(Saved entries)
───

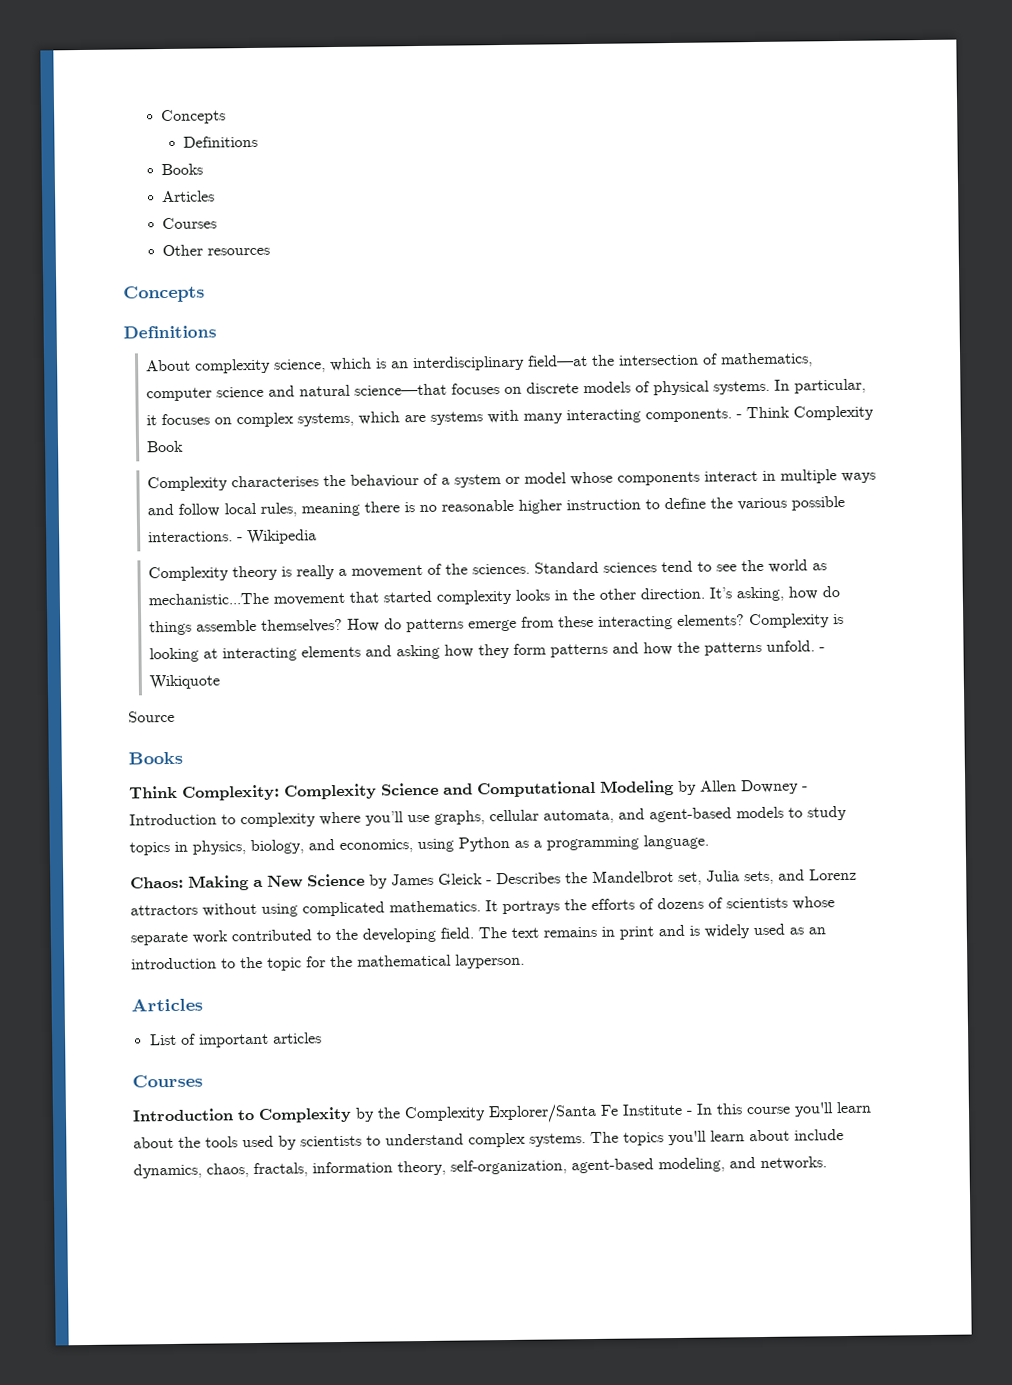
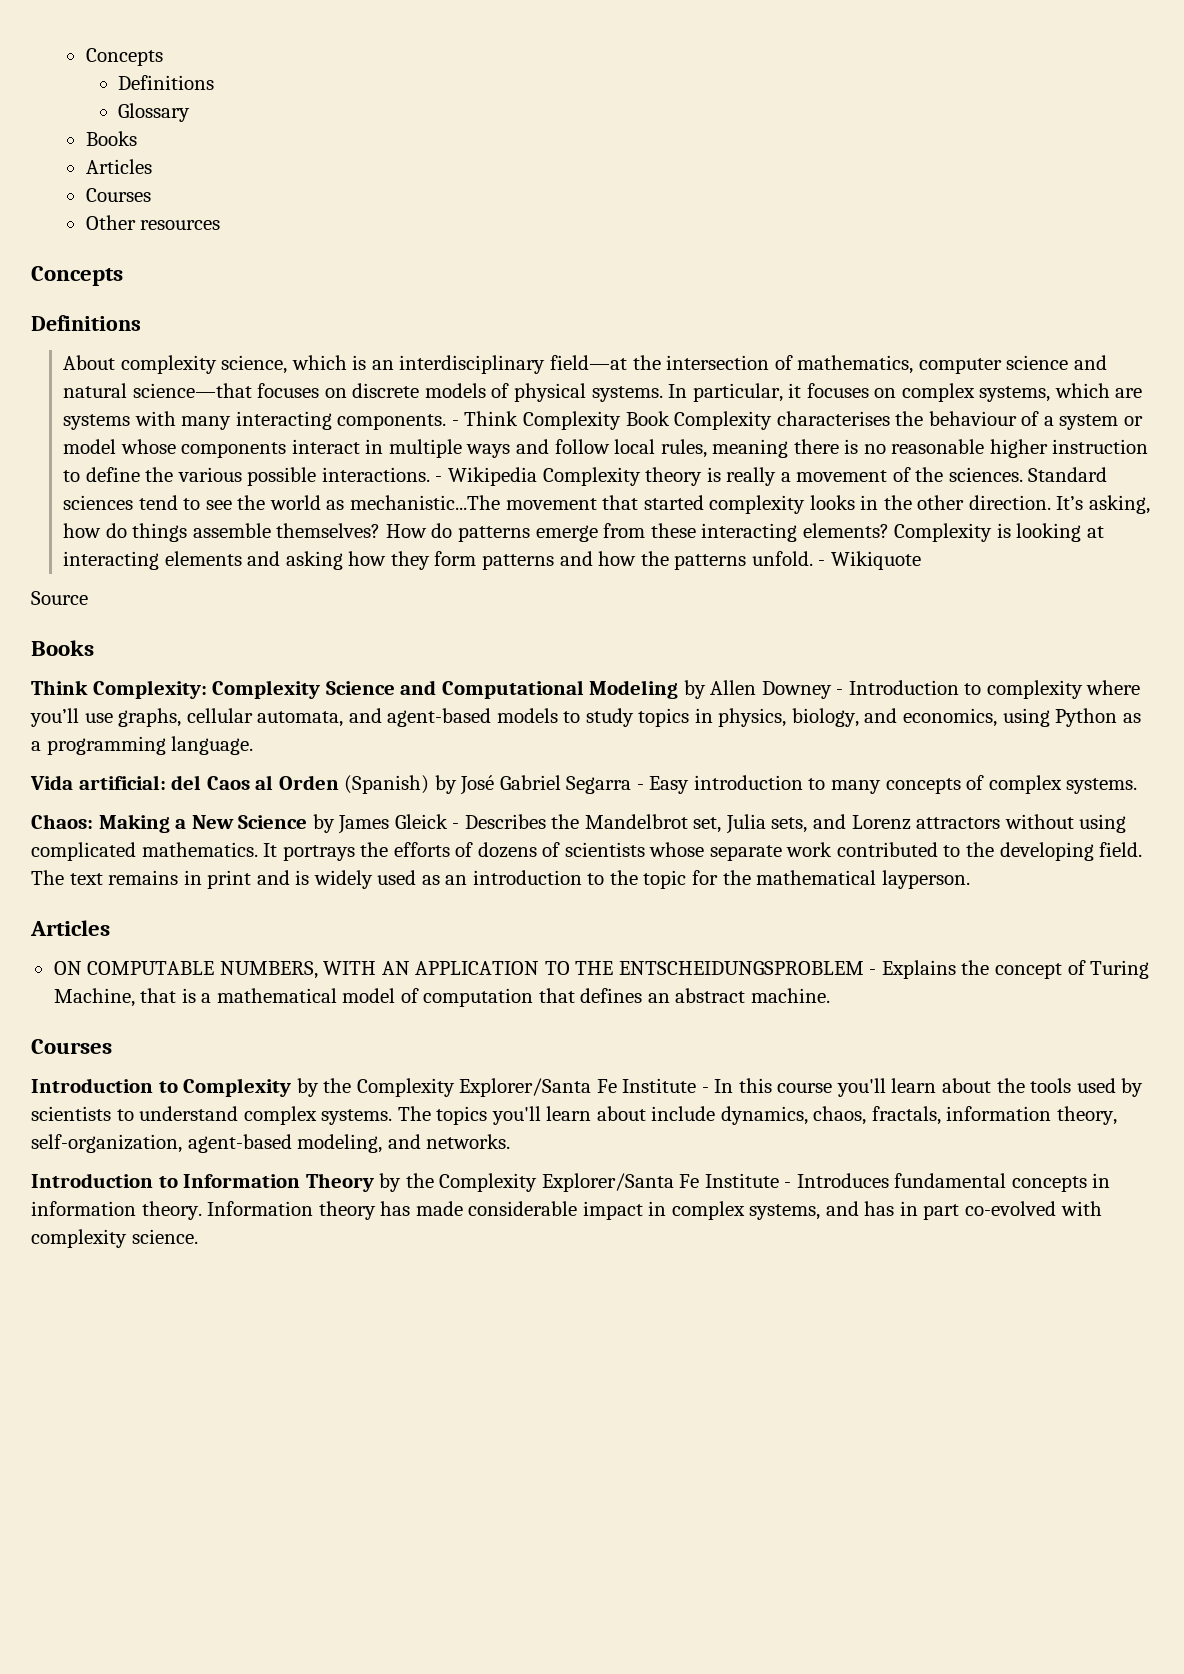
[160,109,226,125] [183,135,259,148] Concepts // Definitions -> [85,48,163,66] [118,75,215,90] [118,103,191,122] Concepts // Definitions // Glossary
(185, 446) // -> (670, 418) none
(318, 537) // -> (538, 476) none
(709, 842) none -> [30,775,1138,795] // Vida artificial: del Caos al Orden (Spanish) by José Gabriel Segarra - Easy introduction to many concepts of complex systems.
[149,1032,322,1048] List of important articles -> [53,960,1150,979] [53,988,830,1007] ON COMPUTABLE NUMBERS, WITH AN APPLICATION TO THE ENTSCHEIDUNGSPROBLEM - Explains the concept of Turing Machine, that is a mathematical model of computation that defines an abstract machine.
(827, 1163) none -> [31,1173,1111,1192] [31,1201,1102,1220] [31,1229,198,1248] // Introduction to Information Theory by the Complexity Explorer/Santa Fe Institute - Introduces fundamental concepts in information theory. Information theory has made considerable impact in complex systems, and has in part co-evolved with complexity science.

───

Give back the data exactly, with no images.

[160,109,226,125] [183,135,259,148] Concepts // Definitions -> [85,48,163,66] [118,75,215,90] [118,103,191,122] Concepts // Definitions // Glossary
(185, 446) // -> (670, 418) none
(318, 537) // -> (538, 476) none
(709, 842) none -> [30,775,1138,795] // Vida artificial: del Caos al Orden (Spanish) by José Gabriel Segarra - Easy introduction to many concepts of complex systems.
[149,1032,322,1048] List of important articles -> [53,960,1150,979] [53,988,830,1007] ON COMPUTABLE NUMBERS, WITH AN APPLICATION TO THE ENTSCHEIDUNGSPROBLEM - Explains the concept of Turing Machine, that is a mathematical model of computation that defines an abstract machine.
(827, 1163) none -> [31,1173,1111,1192] [31,1201,1102,1220] [31,1229,198,1248] // Introduction to Information Theory by the Complexity Explorer/Santa Fe Institute - Introduces fundamental concepts in information theory. Information theory has made considerable impact in complex systems, and has in part co-evolved with complexity science.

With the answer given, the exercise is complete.